The essence and significance of Sustainable Rural Development
DOI:
https://doi.org/10.31489/2022ec2/181-196Keywords:
sustainable development, economic potential, methods, international experience, resource, mechanism, analysis, strategy, procedure, rural area, program developmentAbstract
Object: To analyze the definitions of the concept of “sustainable development”, identify its inherent features inherent; determine its components based on systematization of scientific approaches to the definition of sustainable development of rural areas; concretize theoretical provisions that reveal the essence of the conceptual concepts of sustainable rural development based on diversification, including the goals of ensuring the sustainability of sustainable development, factors affecting the organizational and economic potential of rural areas and the main directions that ensure
this development.
Methods: Abstract-logical, statistical, expert, comparative, and structural methods.

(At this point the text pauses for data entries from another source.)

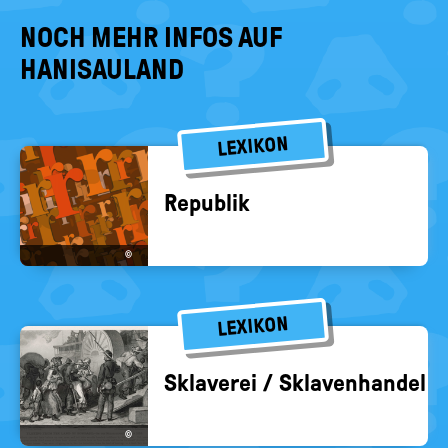
NOCH MEHR INFOS AUF
HANISAULAND
LEXIKON
Re­pu­blik
©
LEXIKON
Skla­ve­rei / Skla­ven­han­del
©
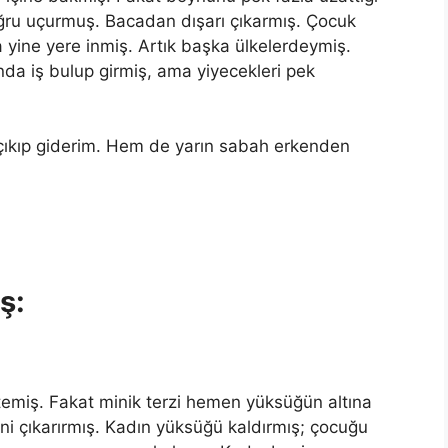
ğru uçurmuş. Bacadan dışarı çıkarmış. Çocuk
 yine yere inmiş. Artık başka ülkelerdeymiş.
da iş bulup girmiş, ama yiyecekleri pek
çıkıp giderim. Hem de yarın sabah erkenden
ş:
temiş. Fakat minik terzi hemen yüksüğün altına
ni çıkarırmış. Kadın yüksüğü kaldırmış; çocuğu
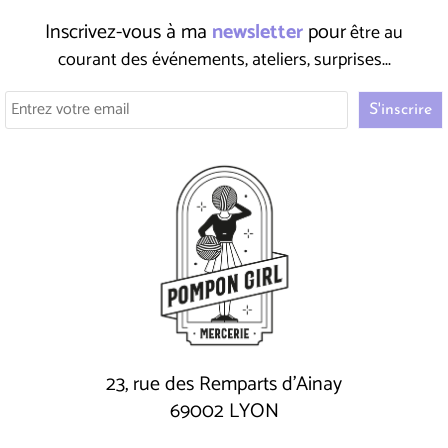
Inscrivez-vous à ma
newsletter
pour
être au
courant des événements, ateliers, surprises...
23, rue des Remparts d'Ainay
69002 LYON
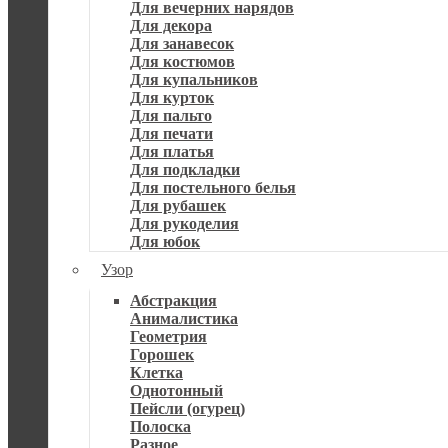
Для вечерних нарядов
Для декора
Для занавесок
Для костюмов
Для купальников
Для курток
Для пальто
Для печати
Для платья
Для подкладки
Для постельного белья
Для рубашек
Для рукоделия
Для юбок
Узор
Абстракция
Анималистика
Геометрия
Горошек
Клетка
Однотонный
Пейсли (огурец)
Полоска
Разное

Results: The sustainable development of rural areas is characterized by a diversity of problems. It presupposes sustainable development, ensuring satisfaction of the needs of present and future generations. This can be achieved as a result of providing rural areas with food, agricultural raw materials, preserving rural production and culture of life, implementing social development, preserving the historically developed landscape and environmental safety, and performing other functions that are implemented under the influence of the following interrelated factors: social, demographic, economic, environmental, infrastructural, and innovative.

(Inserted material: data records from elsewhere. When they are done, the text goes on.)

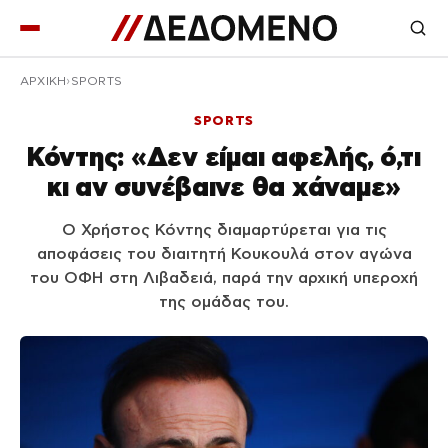
ΑΡΧΙΚΉ
SPORTS
SPORTS
Κόντης: «Δεν είμαι αφελής, ό,τι
κι αν συνέβαινε θα χάναμε»
Ο Χρήστος Κόντης διαμαρτύρεται για τις
αποφάσεις του διαιτητή Κουκουλά στον αγώνα
του ΟΦΗ στη Λιβαδειά, παρά την αρχική υπεροχή
της ομάδας του.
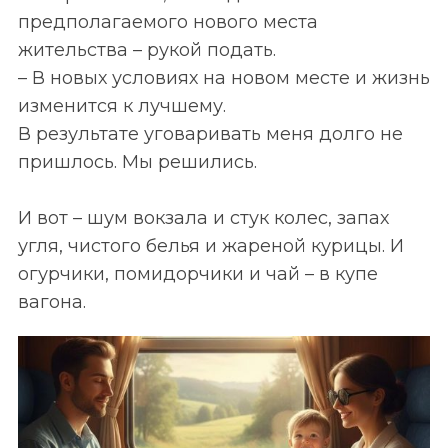
предполагаемого нового места
жительства – рукой подать.
– В новых условиях на новом месте и жизнь
изменится к лучшему.
В результате уговаривать меня долго не
пришлось. Мы решились.
И вот – шум вокзала и стук колес, запах
угля, чистого белья и жареной курицы. И
огурчики, помидорчики и чай – в купе
вагона.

Conclusions: Sustainable development requires not only the availability of various natural resources, but also the conditions of their interaction, which form the historical basis of rural habitat and form the means of production, labor, scientific and technical potential accumulated by national wealth. Therefore, the structural scheme of the organizational and economic potential of sustainable rural development includes organizational (legal, financial, personnel and information support) and economic (natural resources, material resources, labor resources, investments and innovations) potentials.